#### TASK DIRECTIONS:
Reproduce every line of the records below word for word, without changing anything.
━━━━━ DATA FOR REVIEW ━━━━━
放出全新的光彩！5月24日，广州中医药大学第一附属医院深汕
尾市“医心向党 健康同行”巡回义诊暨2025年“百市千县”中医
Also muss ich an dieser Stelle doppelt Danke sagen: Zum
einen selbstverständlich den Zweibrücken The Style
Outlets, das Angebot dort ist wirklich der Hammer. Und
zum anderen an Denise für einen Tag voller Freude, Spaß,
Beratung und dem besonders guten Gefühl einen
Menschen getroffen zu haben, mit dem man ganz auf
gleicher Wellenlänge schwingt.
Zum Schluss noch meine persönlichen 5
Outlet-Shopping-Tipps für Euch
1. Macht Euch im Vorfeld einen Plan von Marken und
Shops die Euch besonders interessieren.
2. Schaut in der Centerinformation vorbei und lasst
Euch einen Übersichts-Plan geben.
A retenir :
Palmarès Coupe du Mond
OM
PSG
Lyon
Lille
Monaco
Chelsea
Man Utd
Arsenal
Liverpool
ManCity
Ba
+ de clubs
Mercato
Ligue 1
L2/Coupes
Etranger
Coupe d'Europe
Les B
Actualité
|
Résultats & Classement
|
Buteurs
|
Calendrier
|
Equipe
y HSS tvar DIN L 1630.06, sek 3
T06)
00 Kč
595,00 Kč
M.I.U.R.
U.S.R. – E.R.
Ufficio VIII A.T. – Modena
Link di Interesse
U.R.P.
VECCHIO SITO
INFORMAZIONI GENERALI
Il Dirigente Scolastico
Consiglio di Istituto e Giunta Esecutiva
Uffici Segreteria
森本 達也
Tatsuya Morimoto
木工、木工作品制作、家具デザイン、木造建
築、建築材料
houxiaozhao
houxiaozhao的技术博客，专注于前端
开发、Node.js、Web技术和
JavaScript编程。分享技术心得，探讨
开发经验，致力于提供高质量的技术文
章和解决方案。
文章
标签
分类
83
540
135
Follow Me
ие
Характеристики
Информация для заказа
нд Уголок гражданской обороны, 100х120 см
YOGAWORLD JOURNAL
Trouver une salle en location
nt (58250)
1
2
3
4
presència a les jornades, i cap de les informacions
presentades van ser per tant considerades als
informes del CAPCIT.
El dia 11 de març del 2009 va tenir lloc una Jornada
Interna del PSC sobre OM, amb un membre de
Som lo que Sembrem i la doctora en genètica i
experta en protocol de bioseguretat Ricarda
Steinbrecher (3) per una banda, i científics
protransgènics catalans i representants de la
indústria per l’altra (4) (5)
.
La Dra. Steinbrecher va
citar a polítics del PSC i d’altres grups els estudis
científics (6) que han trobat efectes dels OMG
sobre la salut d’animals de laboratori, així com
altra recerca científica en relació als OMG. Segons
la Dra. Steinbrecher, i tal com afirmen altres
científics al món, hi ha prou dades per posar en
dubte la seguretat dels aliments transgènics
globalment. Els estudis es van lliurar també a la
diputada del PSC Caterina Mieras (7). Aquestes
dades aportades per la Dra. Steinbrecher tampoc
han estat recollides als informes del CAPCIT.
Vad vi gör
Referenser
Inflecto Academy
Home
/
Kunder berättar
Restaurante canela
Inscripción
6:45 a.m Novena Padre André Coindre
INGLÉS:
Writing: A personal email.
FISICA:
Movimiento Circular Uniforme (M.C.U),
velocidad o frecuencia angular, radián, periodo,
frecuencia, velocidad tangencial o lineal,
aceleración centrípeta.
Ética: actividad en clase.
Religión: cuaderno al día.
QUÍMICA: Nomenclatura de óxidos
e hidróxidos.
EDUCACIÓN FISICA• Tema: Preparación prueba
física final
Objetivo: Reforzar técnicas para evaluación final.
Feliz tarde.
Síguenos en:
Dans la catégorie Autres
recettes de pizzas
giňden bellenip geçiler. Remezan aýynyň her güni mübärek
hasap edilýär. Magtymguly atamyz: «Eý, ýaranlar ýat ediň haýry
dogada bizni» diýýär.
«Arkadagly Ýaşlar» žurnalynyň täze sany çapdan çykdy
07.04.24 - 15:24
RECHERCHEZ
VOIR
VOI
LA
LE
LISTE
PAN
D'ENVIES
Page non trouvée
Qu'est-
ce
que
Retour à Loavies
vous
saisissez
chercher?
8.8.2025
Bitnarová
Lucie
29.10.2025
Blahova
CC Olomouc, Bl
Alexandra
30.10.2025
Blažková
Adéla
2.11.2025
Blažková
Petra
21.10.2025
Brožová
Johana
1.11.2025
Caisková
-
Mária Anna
━━━━━
#### ANSWER TO THIS TASK:
放出全新的光彩！5月24日，广州中医药大学第一附属医院深汕
尾市“医心向党 健康同行”巡回义诊暨2025年“百市千县”中医
Also muss ich an dieser Stelle doppelt Danke sagen: Zum
einen selbstverständlich den Zweibrücken The Style
Outlets, das Angebot dort ist wirklich der Hammer. Und
zum anderen an Denise für einen Tag voller Freude, Spaß,
Beratung und dem besonders guten Gefühl einen
Menschen getroffen zu haben, mit dem man ganz auf
gleicher Wellenlänge schwingt.
Zum Schluss noch meine persönlichen 5
Outlet-Shopping-Tipps für Euch
1. Macht Euch im Vorfeld einen Plan von Marken und
Shops die Euch besonders interessieren.
2. Schaut in der Centerinformation vorbei und lasst
Euch einen Übersichts-Plan geben.
A retenir :
Palmarès Coupe du Mond
OM
PSG
Lyon
Lille
Monaco
Chelsea
Man Utd
Arsenal
Liverpool
ManCity
Ba
+ de clubs
Mercato
Ligue 1
L2/Coupes
Etranger
Coupe d'Europe
Les B
Actualité
|
Résultats & Classement
|
Buteurs
|
Calendrier
|
Equipe
y HSS tvar DIN L 1630.06, sek 3
T06)
00 Kč
595,00 Kč
M.I.U.R.
U.S.R. – E.R.
Ufficio VIII A.T. – Modena
Link di Interesse
U.R.P.
VECCHIO SITO
INFORMAZIONI GENERALI
Il Dirigente Scolastico
Consiglio di Istituto e Giunta Esecutiva
Uffici Segreteria
森本 達也
Tatsuya Morimoto
木工、木工作品制作、家具デザイン、木造建
築、建築材料
houxiaozhao
houxiaozhao的技术博客，专注于前端
开发、Node.js、Web技术和
JavaScript编程。分享技术心得，探讨
开发经验，致力于提供高质量的技术文
章和解决方案。
文章
标签
分类
83
540
135
Follow Me
ие
Характеристики
Информация для заказа
нд Уголок гражданской обороны, 100х120 см
YOGAWORLD JOURNAL
Trouver une salle en location
nt (58250)
1
2
3
4
presència a les jornades, i cap de les informacions
presentades van ser per tant considerades als
informes del CAPCIT.
El dia 11 de març del 2009 va tenir lloc una Jornada
Interna del PSC sobre OM, amb un membre de
Som lo que Sembrem i la doctora en genètica i
experta en protocol de bioseguretat Ricarda
Steinbrecher (3) per una banda, i científics
protransgènics catalans i representants de la
indústria per l’altra (4) (5)
.
La Dra. Steinbrecher va
citar a polítics del PSC i d’altres grups els estudis
científics (6) que han trobat efectes dels OMG
sobre la salut d’animals de laboratori, així com
altra recerca científica en relació als OMG. Segons
la Dra. Steinbrecher, i tal com afirmen altres
científics al món, hi ha prou dades per posar en
dubte la seguretat dels aliments transgènics
globalment. Els estudis es van lliurar també a la
diputada del PSC Caterina Mieras (7). Aquestes
dades aportades per la Dra. Steinbrecher tampoc
han estat recollides als informes del CAPCIT.
Vad vi gör
Referenser
Inflecto Academy
Home
/
Kunder berättar
Restaurante canela
Inscripción
6:45 a.m Novena Padre André Coindre
INGLÉS:
Writing: A personal email.
FISICA:
Movimiento Circular Uniforme (M.C.U),
velocidad o frecuencia angular, radián, periodo,
frecuencia, velocidad tangencial o lineal,
aceleración centrípeta.
Ética: actividad en clase.
Religión: cuaderno al día.
QUÍMICA: Nomenclatura de óxidos
e hidróxidos.
EDUCACIÓN FISICA• Tema: Preparación prueba
física final
Objetivo: Reforzar técnicas para evaluación final.
Feliz tarde.
Síguenos en:
Dans la catégorie Autres
recettes de pizzas
giňden bellenip geçiler. Remezan aýynyň her güni mübärek
hasap edilýär. Magtymguly atamyz: «Eý, ýaranlar ýat ediň haýry
dogada bizni» diýýär.
«Arkadagly Ýaşlar» žurnalynyň täze sany çapdan çykdy
07.04.24 - 15:24
RECHERCHEZ
VOIR
VOI
LA
LE
LISTE
PAN
D'ENVIES
Page non trouvée
Qu'est-
ce
que
Retour à Loavies
vous
saisissez
chercher?
8.8.2025
Bitnarová
Lucie
29.10.2025
Blahova
CC Olomouc, Bl
Alexandra
30.10.2025
Blažková
Adéla
2.11.2025
Blažková
Petra
21.10.2025
Brožová
Johana
1.11.2025
Caisková
-
Mária Anna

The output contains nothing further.